Wednesday, May 8, 2024

Evil Does Not Exist

Ryusuke Hamaguchi’s Evil Does Not Exist, currently playing at Film Forum, is an Enemy of the People—with the whole town rising up against a project that pollutes their water. If you remember Drive My Car, the director’s previous film, is about multilingual producrton of Uncle Vanya (amongst many things). Evil Does Not Exist is far simpler. A glamping company, Playmode, is developing a site in which the septic tank is only partially adequate to protect an otherwise pristine landscape. But Hamaguchi continues the theatrical metaphor. Playmode is actually an entertainment company and its representatives are PR types rather than experts on environment.There are three elements of style that are prominent right away, every scene with a car is shot through the rear window (like the pollution affecting groundwater). There are extremely long takes which run throughout the film (like the first in which the camera pans through trees).
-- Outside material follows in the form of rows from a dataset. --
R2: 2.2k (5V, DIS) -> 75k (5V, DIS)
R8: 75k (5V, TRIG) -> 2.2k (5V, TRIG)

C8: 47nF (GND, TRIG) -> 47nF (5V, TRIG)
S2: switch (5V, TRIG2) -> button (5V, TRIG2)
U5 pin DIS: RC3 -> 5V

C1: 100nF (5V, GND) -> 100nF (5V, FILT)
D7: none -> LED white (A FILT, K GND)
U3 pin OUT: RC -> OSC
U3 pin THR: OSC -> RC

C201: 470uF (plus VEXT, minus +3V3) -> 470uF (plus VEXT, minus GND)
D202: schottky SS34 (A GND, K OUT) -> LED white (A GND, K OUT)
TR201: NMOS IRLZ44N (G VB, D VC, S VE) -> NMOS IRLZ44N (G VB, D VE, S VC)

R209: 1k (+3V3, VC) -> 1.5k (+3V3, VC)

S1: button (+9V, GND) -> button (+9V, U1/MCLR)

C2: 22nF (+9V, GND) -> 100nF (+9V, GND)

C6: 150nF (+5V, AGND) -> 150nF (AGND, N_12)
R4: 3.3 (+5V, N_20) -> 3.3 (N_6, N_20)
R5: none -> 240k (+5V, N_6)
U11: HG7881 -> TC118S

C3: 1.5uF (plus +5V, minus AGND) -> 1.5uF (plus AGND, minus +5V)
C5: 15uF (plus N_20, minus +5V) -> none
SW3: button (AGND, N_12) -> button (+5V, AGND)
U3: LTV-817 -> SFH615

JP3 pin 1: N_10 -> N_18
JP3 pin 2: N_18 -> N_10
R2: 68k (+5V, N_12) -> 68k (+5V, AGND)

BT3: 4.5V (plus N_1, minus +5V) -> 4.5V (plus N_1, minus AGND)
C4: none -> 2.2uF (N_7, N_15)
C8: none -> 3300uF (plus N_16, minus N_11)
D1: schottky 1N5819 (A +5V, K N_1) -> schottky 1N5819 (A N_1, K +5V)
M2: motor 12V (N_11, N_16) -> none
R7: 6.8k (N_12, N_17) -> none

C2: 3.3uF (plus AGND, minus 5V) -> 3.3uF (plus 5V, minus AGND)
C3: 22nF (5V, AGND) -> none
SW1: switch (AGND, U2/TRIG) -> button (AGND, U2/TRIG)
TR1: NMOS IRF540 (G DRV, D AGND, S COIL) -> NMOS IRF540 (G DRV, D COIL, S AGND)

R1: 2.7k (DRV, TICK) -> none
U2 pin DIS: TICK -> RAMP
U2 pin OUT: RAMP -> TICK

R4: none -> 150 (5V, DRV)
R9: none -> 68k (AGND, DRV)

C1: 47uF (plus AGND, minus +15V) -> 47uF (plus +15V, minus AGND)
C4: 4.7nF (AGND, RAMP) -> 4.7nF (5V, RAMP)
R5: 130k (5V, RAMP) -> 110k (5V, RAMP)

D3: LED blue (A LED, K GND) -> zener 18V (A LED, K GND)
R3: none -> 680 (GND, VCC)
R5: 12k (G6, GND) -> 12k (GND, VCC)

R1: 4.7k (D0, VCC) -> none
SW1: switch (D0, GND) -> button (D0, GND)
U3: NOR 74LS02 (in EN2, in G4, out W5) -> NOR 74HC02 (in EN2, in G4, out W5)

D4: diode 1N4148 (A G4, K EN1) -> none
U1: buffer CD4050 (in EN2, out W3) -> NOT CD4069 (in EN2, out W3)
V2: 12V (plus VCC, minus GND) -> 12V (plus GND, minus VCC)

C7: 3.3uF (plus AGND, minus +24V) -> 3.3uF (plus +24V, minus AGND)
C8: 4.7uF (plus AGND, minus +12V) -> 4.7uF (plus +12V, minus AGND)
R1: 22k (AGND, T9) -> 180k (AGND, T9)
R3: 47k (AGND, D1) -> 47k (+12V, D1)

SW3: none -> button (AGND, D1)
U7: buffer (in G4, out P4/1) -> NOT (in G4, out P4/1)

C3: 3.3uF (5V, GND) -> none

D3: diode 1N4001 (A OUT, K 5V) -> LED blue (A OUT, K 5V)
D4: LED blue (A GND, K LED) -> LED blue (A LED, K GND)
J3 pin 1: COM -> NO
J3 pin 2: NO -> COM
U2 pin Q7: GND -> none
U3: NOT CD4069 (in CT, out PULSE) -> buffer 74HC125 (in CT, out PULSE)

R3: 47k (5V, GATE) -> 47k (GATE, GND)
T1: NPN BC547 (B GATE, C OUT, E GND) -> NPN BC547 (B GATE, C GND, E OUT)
Almost all these perserveratiing scenes are interrupted in medias res, as if someone were being interrupted in the middle of a sentence. There's a masterful moment in the last scene which is shot from the point of view of Takumi (Hitoshi Omika), the local jack of all physical and spiritual trades which at first hides its truth in an abstract landscape. It's painting of terror come to life. Drive My Car was epic both in length and complexity. Here there is far less information. Nature rather than culture is the dominant theme, but the title of the movie is puzzling. Plainly evil does exist.